### TASK ITEM
Of the entries below, return only those lines from the line with "(vi) You may" to the line with "(ii) We allow", exactly, both included.

◇ ◇ ◇ ◇ ◇

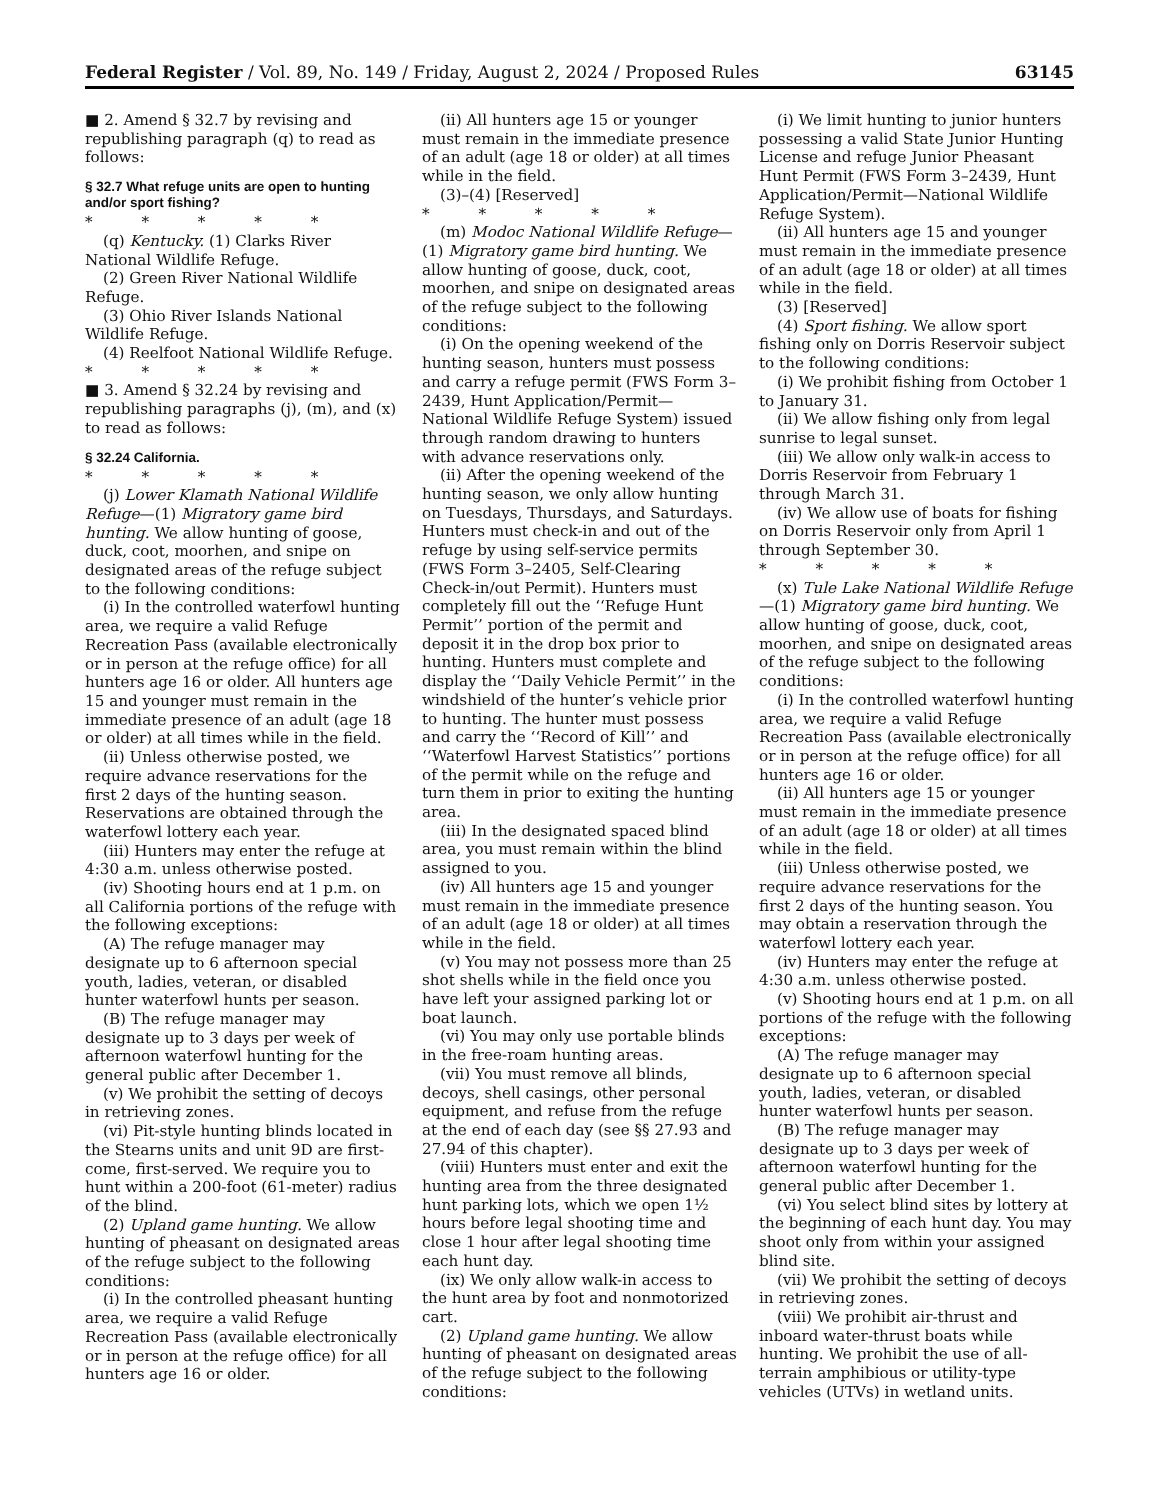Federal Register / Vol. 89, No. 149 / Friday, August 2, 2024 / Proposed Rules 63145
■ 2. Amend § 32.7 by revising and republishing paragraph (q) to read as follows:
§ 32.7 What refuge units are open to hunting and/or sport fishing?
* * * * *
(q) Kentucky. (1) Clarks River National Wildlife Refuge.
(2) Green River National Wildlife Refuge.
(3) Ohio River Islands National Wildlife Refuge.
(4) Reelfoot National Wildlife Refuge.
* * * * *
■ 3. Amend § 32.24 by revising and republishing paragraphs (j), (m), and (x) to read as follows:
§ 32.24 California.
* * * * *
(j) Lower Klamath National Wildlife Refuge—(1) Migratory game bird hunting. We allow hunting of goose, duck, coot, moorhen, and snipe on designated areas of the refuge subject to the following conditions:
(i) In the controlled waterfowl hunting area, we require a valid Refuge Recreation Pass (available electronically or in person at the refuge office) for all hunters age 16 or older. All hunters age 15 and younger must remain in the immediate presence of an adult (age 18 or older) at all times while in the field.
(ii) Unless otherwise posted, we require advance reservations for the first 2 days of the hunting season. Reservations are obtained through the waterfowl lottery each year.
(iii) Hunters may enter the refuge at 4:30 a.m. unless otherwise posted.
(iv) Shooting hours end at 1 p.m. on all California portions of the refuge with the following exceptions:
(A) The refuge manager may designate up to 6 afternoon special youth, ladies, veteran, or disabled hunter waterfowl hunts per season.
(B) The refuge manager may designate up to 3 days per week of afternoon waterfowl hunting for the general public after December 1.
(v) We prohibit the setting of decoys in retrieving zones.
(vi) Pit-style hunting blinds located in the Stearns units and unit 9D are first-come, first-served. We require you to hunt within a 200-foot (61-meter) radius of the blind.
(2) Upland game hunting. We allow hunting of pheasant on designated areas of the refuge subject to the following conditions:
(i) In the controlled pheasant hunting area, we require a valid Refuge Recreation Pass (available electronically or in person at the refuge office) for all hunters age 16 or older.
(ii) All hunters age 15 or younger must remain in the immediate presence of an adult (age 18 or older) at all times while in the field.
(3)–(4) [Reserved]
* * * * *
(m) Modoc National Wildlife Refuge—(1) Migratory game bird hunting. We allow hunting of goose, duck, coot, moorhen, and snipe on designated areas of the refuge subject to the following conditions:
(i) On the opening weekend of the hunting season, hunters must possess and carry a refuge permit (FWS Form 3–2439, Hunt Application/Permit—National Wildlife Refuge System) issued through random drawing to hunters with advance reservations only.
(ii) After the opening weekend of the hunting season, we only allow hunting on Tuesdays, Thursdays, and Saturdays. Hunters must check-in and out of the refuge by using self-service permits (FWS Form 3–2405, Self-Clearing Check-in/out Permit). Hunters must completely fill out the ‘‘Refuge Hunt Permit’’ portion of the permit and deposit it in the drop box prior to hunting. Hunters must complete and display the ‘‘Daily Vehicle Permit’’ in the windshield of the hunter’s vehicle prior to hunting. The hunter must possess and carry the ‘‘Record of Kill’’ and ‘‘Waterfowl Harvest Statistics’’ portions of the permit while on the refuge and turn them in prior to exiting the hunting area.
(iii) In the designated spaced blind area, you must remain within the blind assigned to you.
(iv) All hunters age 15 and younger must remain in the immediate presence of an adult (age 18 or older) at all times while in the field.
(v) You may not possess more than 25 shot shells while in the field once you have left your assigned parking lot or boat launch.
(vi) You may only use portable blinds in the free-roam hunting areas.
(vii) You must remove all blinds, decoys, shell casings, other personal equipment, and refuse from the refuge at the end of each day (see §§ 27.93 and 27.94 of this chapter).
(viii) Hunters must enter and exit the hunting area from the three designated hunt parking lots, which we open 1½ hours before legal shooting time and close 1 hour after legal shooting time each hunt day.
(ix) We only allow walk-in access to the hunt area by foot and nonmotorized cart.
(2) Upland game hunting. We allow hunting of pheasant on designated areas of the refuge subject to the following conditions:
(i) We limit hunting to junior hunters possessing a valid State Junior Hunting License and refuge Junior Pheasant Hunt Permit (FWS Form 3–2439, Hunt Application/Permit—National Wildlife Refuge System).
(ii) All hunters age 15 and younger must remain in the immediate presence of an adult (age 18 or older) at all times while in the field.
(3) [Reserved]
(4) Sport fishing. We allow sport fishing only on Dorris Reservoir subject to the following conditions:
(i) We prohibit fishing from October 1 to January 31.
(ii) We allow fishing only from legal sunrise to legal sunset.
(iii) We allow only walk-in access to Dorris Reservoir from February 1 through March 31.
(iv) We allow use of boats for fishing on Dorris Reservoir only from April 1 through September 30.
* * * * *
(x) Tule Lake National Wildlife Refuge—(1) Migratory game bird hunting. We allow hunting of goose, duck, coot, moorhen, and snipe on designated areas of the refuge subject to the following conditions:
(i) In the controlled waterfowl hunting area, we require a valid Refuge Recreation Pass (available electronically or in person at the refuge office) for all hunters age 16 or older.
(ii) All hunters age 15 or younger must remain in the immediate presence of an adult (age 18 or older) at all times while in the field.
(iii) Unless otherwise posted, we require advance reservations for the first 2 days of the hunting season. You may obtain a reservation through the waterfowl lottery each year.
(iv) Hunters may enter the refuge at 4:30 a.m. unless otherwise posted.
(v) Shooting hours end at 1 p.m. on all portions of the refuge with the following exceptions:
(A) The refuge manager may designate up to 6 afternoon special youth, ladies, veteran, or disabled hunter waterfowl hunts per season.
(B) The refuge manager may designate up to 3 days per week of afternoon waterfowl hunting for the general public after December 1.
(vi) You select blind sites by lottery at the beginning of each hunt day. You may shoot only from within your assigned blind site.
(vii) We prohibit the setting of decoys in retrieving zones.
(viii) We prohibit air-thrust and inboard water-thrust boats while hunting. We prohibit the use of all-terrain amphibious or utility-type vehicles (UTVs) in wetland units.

◇ ◇ ◇ ◇ ◇

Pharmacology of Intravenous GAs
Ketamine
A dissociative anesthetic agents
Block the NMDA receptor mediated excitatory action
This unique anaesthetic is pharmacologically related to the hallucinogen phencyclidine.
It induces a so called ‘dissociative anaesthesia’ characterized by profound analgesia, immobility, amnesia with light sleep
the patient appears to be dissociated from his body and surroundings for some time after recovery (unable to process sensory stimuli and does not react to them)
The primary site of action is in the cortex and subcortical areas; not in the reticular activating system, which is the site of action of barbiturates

◇ ◇ ◇ ◇ ◇

### ANSWER AREA
(vi) You may only use portable blinds in the free-roam hunting areas.
(vii) You must remove all blinds, decoys, shell casings, other personal equipment, and refuse from the refuge at the end of each day (see §§ 27.93 and 27.94 of this chapter).
(viii) Hunters must enter and exit the hunting area from the three designated hunt parking lots, which we open 1½ hours before legal shooting time and close 1 hour after legal shooting time each hunt day.
(ix) We only allow walk-in access to the hunt area by foot and nonmotorized cart.
(2) Upland game hunting. We allow hunting of pheasant on designated areas of the refuge subject to the following conditions:
(i) We limit hunting to junior hunters possessing a valid State Junior Hunting License and refuge Junior Pheasant Hunt Permit (FWS Form 3–2439, Hunt Application/Permit—National Wildlife Refuge System).
(ii) All hunters age 15 and younger must remain in the immediate presence of an adult (age 18 or older) at all times while in the field.
(3) [Reserved]
(4) Sport fishing. We allow sport fishing only on Dorris Reservoir subject to the following conditions:
(i) We prohibit fishing from October 1 to January 31.
(ii) We allow fishing only from legal sunrise to legal sunset.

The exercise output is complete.